In Facebook’s case, the images he shared show a “Live Audio” option for Rooms — Facebook’s social Zoom competitor which first launched last May. At the time, people were hungry for video chat options before our collective Zoom fatigue set in as the pandemic wore on. Now we all want to turn our screens off, and hang out in Clubhouse instead.
Currently, when a Facebook user creates a Messenger Room — which you can do from either Messenger or the Status box on Facebook — it’s a group video chat. Here, friends and family can virtually hang out or even co-watch Facebook videos together. But while Rooms support up to 50 people, they’re not meant to offer a large, public broadcast experience.
The new images show an expansion of Rooms, where you’ll be able to pick from one of three different “types” of Rooms — either a private video room (much like you what’s available today), or either a public or private audio room. The private audio room would be just a place to voice chat with a group of friends, while the “Live Audio” room would instead be an audio-only room where you could broadcast to wider group of listeners.
The latter would be given its own Room Link, which speakers could then promote across Facebook — either in Messenger, through a Facebook post, or within a Facebook Group — or anywhere else on social media and the web.
Meanwhile, the Live Audio Room experience — which Paluzzi mocked up with images of Mark Zuckerberg’s face to represent the users profiles — looks a lot like Clubhouse. The speakers are shown at the top of the room where they’re represented with larger, circular profile pics, while the room listeners appear below. There’s also a “followed by speakers” section that leads the audience section — again, much like Clubhouse.
Paluzzi says the way the live audio rooms product is being developed, it would allow for rooms that anyone on Facebook could join, and those rooms could be accessible from Facebook itself — meaning you would not have to switch to Messenger to join a room. When not expanded to full-screen, the room would display its title, the number of speakers, and total listeners so you could get an idea of the room’s popularity.
Of course, what Paluzzi has come across is not a final product — it’s just a user interface, buried in the code, and none of the backend works. Facebook also stressed that the images were just audio experiments, as noted above.
But the images themselves are real and represent something Facebook has built. They’re worth examining, despite any attempts to downplay their importance.
“We’ve been connecting people through audio and video technologies for many years and are always exploring new ways to improve that experience for people,” a spokesperson said, commenting on the images Paluzzi had published.
It’s no secret that Facebook CEO Mark Zuckerberg is bullish on audio, of course. In fact, he’s already appeared on Clubhouse a couple of times, and recently spoke about the potential for social audio in a Clubhouse Room hosted last week by former TechCrunch editor Josh Constine, now an investor at SignalFire. During the chat, Zuckerberg said he believes audio has a number of advantages over other formats.

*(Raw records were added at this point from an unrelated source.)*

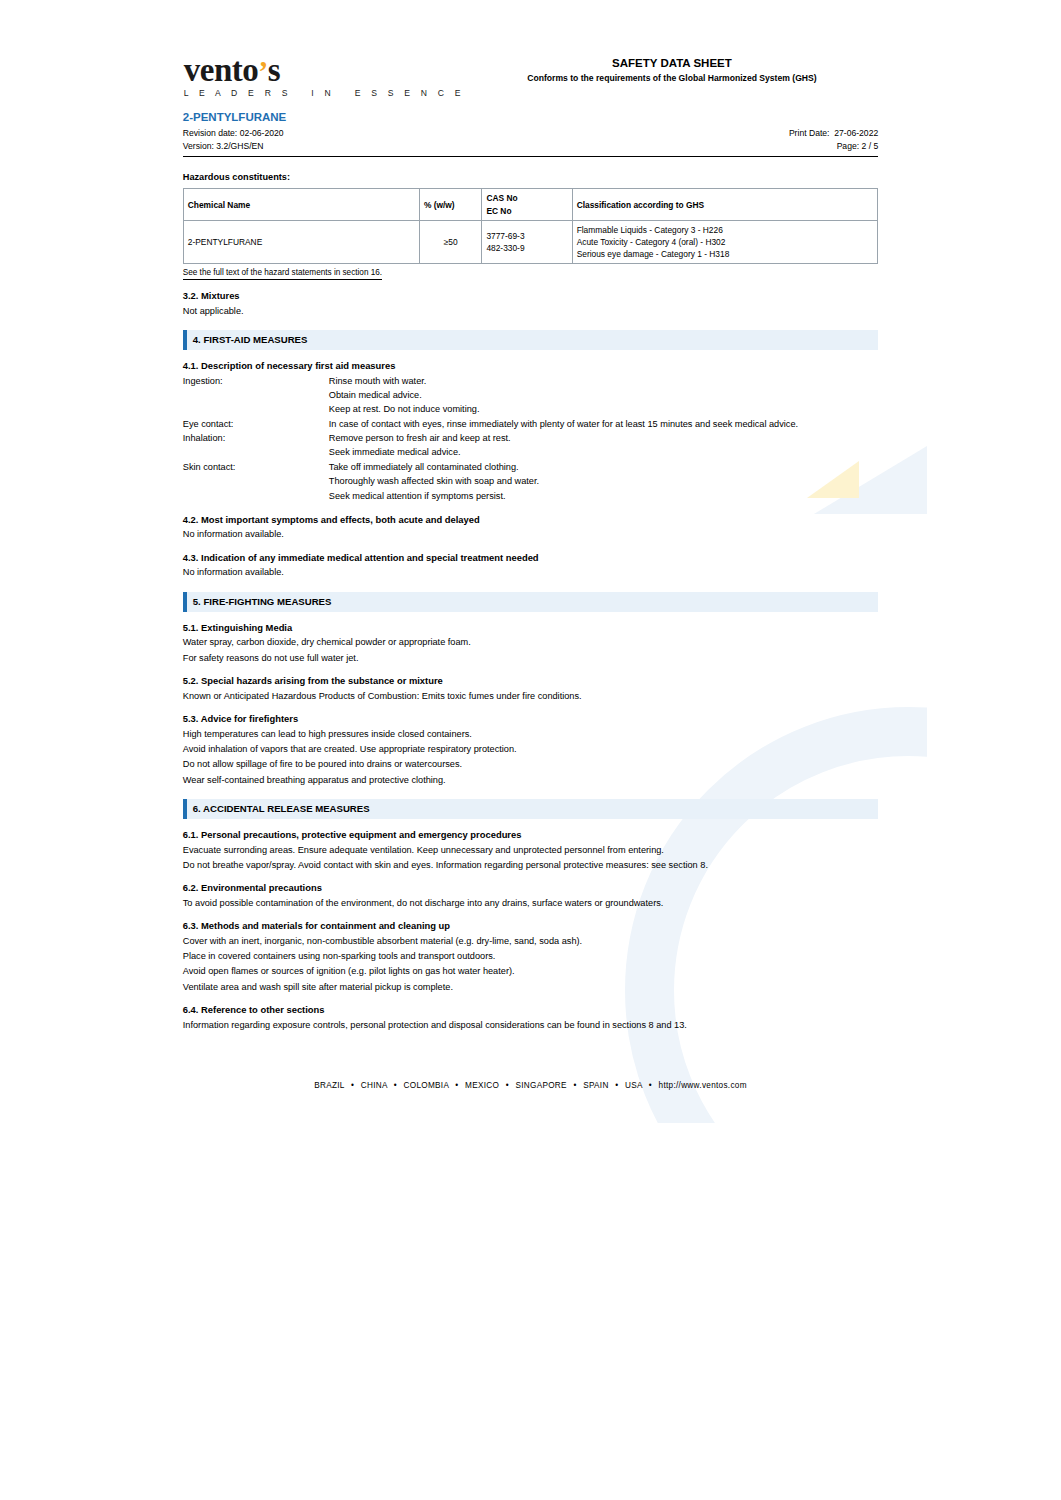| vento ’ s L E A D E R S I N E S S E N C E | SAFETY DATA SHEET Conforms to the requirements of the Global Harmonized System (GHS) |
2-PENTYLFURANE
| Revision date: 02-06-2020 | Print Date: 27-06-2022 |
| Version: 3.2/GHS/EN | Page: 2 / 5 |
Hazardous constituents:
| Chemical Name | % (w/w) | CAS No EC No | Classification according to GHS |
| --- | --- | --- | --- |
| 2-PENTYLFURANE | ≥50 | 3777-69-3 482-330-9 | Flammable Liquids - Category 3 - H226 Acute Toxicity - Category 4 (oral) - H302 Serious eye damage - Category 1 - H318 |
See the full text of the hazard statements in section 16.
3.2. Mixtures
Not applicable.
4. FIRST-AID MEASURES
4.1. Description of necessary first aid measures
| Ingestion: | Rinse mouth with water. |
| | Obtain medical advice. |
| | Keep at rest. Do not induce vomiting. |
| Eye contact: | In case of contact with eyes, rinse immediately with plenty of water for at least 15 minutes and seek medical advice. |
| Inhalation: | Remove person to fresh air and keep at rest. |
| | Seek immediate medical advice. |
| Skin contact: | Take off immediately all contaminated clothing. |
| | Thoroughly wash affected skin with soap and water. |
| | Seek medical attention if symptoms persist. |
4.2. Most important symptoms and effects, both acute and delayed
No information available.
4.3. Indication of any immediate medical attention and special treatment needed
No information available.
5. FIRE-FIGHTING MEASURES
5.1. Extinguishing Media
Water spray, carbon dioxide, dry chemical powder or appropriate foam.
For safety reasons do not use full water jet.
5.2. Special hazards arising from the substance or mixture
Known or Anticipated Hazardous Products of Combustion: Emits toxic fumes under fire conditions.
5.3. Advice for firefighters
High temperatures can lead to high pressures inside closed containers.
Avoid inhalation of vapors that are created. Use appropriate respiratory protection.
Do not allow spillage of fire to be poured into drains or watercourses.
Wear self-contained breathing apparatus and protective clothing.
6. ACCIDENTAL RELEASE MEASURES
6.1. Personal precautions, protective equipment and emergency procedures
Evacuate surronding areas. Ensure adequate ventilation. Keep unnecessary and unprotected personnel from entering.
Do not breathe vapor/spray. Avoid contact with skin and eyes. Information regarding personal protective measures: see section 8.
6.2. Environmental precautions
To avoid possible contamination of the environment, do not discharge into any drains, surface waters or groundwaters.
6.3. Methods and materials for containment and cleaning up
Cover with an inert, inorganic, non-combustible absorbent material (e.g. dry-lime, sand, soda ash).
Place in covered containers using non-sparking tools and transport outdoors.
Avoid open flames or sources of ignition (e.g. pilot lights on gas hot water heater).
Ventilate area and wash spill site after material pickup is complete.
6.4. Reference to other sections
Information regarding exposure controls, personal protection and disposal considerations can be found in sections 8 and 13.
BRAZIL • CHINA • COLOMBIA • MEXICO • SINGAPORE • SPAIN • USA • http://www.ventos.com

“You don’t have to prepare. You don’t have to look good before you get on to go to a podcast or Clubhouse or whatever you’re doing,” he noted, of the hosting experience. Plus, he added, “you can walk around a lot more easily. You can consume it without having to look at the screen and kind of do that in the background while doing something else.”
Zuckerberg also praised Clubhouse for what it had pioneered, saying it would end up “being one of the modalities around live audio broadcast.”
In other words, it appears Facebook sees Clubhouse as a feature it can reproduce — similar to how it borrowed the concept of Stories from Snapchat for Instagram, and the way it’s more recently copied the TikTok experience for Instagram Reels. It doesn’t have to launch a new app to counteract the Clubhouse threat, it just has to launch a place for people to use audio on Facebook. (And of course, there’s something to be said about praising Clubhouse on Clubhouse while simultaneously building a copy.)
“Overall, I think that this is going to be a pretty big space,” Zuckerberg said of social audio. “The work that we’re doing in this is trying to basically build out a bunch of the tools across the spectrum of how people would want to use audio. I’m really excited about this,” he added.